**SUPPLIED DATA**
- - -
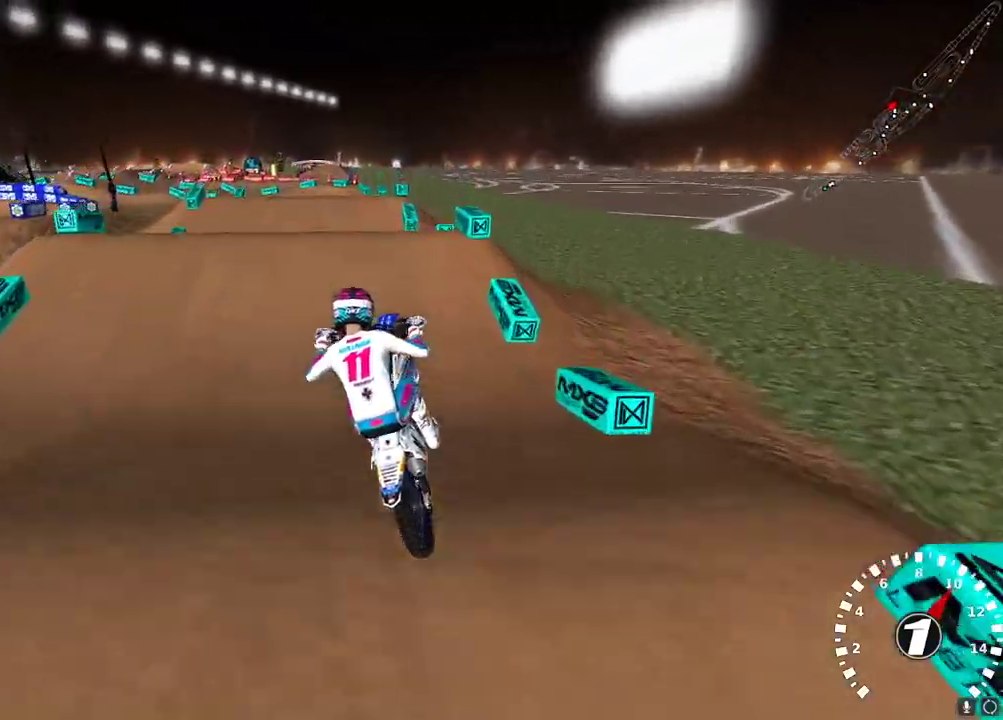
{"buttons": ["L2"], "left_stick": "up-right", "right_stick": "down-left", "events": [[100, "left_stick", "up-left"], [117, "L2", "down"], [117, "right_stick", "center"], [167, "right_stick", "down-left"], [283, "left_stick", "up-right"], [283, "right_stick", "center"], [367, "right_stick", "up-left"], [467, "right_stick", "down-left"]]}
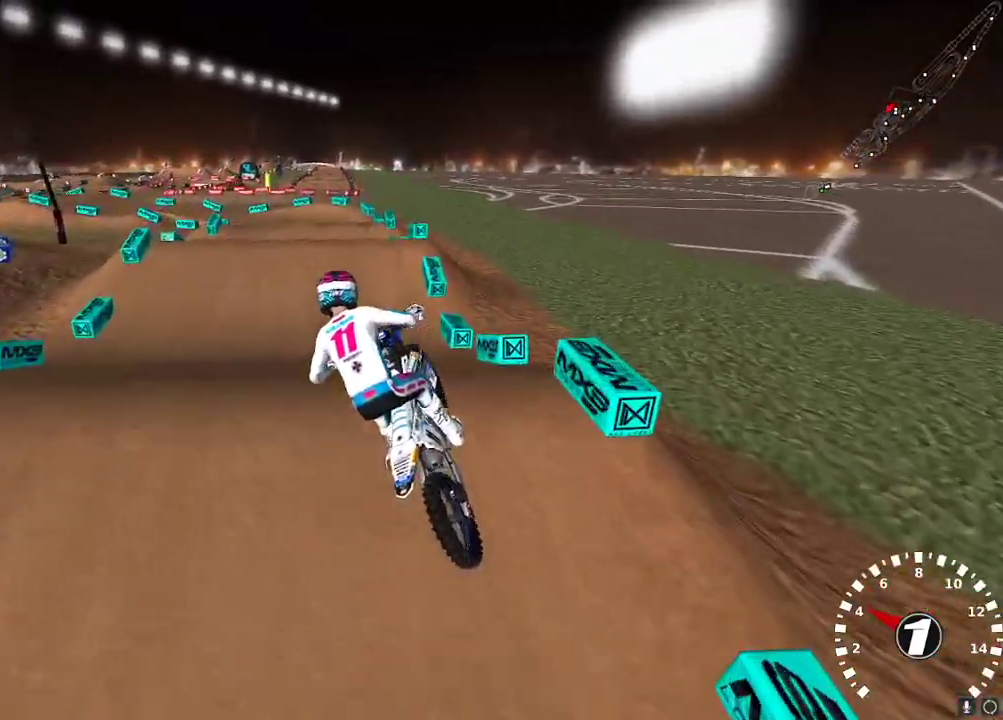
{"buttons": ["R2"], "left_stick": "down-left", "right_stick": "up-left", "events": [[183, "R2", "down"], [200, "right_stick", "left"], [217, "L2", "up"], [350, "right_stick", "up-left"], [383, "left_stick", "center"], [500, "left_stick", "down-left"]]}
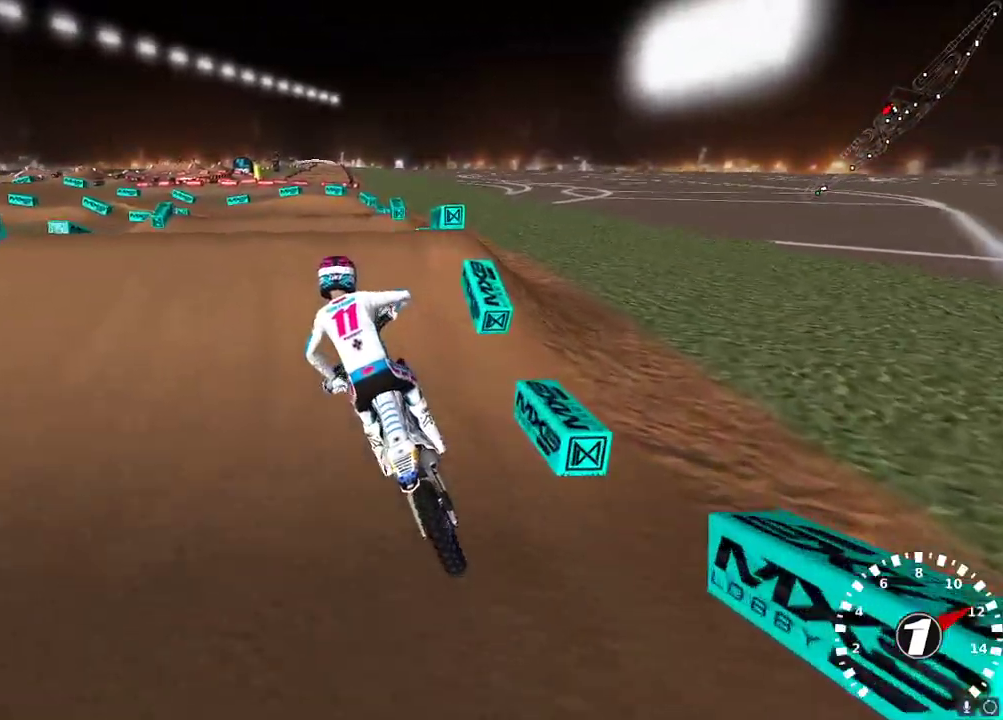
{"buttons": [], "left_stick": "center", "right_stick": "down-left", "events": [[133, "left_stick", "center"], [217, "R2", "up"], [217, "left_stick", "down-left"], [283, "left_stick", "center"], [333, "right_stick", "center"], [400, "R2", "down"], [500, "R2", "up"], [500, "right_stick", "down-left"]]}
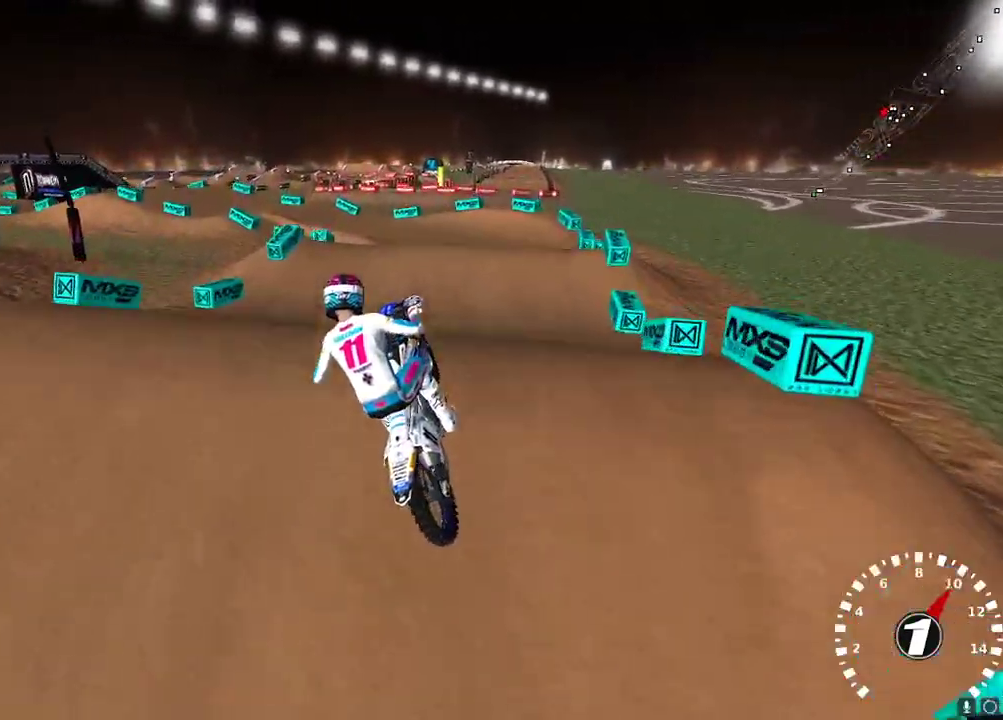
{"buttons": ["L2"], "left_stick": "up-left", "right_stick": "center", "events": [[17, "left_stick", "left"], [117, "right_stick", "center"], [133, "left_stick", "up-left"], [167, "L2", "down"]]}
- - -
**TASK PROMPT**
Pass over the images and copy the rest of the material above exactly.

**RESPONSE FOR THIS EXERCISE**
{"buttons": ["L2"], "left_stick": "up-right", "right_stick": "down-left", "events": [[100, "left_stick", "up-left"], [117, "L2", "down"], [117, "right_stick", "center"], [167, "right_stick", "down-left"], [283, "left_stick", "up-right"], [283, "right_stick", "center"], [367, "right_stick", "up-left"], [467, "right_stick", "down-left"]]}
{"buttons": ["R2"], "left_stick": "down-left", "right_stick": "up-left", "events": [[183, "R2", "down"], [200, "right_stick", "left"], [217, "L2", "up"], [350, "right_stick", "up-left"], [383, "left_stick", "center"], [500, "left_stick", "down-left"]]}
{"buttons": [], "left_stick": "center", "right_stick": "down-left", "events": [[133, "left_stick", "center"], [217, "R2", "up"], [217, "left_stick", "down-left"], [283, "left_stick", "center"], [333, "right_stick", "center"], [400, "R2", "down"], [500, "R2", "up"], [500, "right_stick", "down-left"]]}
{"buttons": ["L2"], "left_stick": "up-left", "right_stick": "center", "events": [[17, "left_stick", "left"], [117, "right_stick", "center"], [133, "left_stick", "up-left"], [167, "L2", "down"]]}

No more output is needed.